Since bob is unique you can get the instance with ast and pull the gender from that:

import inspect
import importlib
import ast   

class FindAttr(ast.NodeVisitor):
    def __init__(self, name):
        self.name = name
        self.b = None

    def visit_Assign(self, node):
        for t in node.targets:
            if isinstance(t, ast.Attribute) and hasattr(node.value, "s"):
                if node.value.s == self.name:
                    self.b = (getattr(mod,t.value.id))
                    return


mod = "test"
mod = importlib.import_module(mod)
p = ast.parse(inspect.getsource(mod))

f = FindAttr("bob")
f.visit(p)

using your example in test.py:

In [4]: mod = "test"

In [5]: mod = importlib.import_module(mod)

In [6]: p = ast.parse(inspect.getsource(mod))
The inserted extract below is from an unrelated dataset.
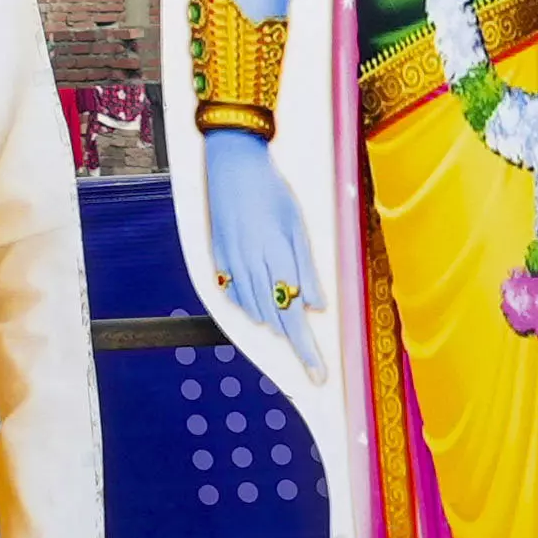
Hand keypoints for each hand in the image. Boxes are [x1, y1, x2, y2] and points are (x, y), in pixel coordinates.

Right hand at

In [7]: f = FindAttr("bob")

In [8]: f.visit(p)


In [9]: print(f.b)
<test.person instance at 0x7f2a78e623f8>
In [10]: print(f.b.gender)
male

In [11]: print(f.b.name)
bob
In [12]: print(f.b.__class__)
test.person

Comments

0

having a dict for reverse lookup of objects is probably what you want:

class person:   
    people_database = {} 
    def __init__(self, name, gender):
        person.people_database[name] = self 
                  #add this instance to the database
                  #possibly overriding the previous entry with this name
        self.name=name
        self.gender=gender

b=person('bob','male')

print (person.people_database["bob"])
print (b)
print(b is person.people_database["bob"])

although do know that if you change the name of a person like:

b=person('bob','male')
b.name = "susan"

this technique will obviously not work properly.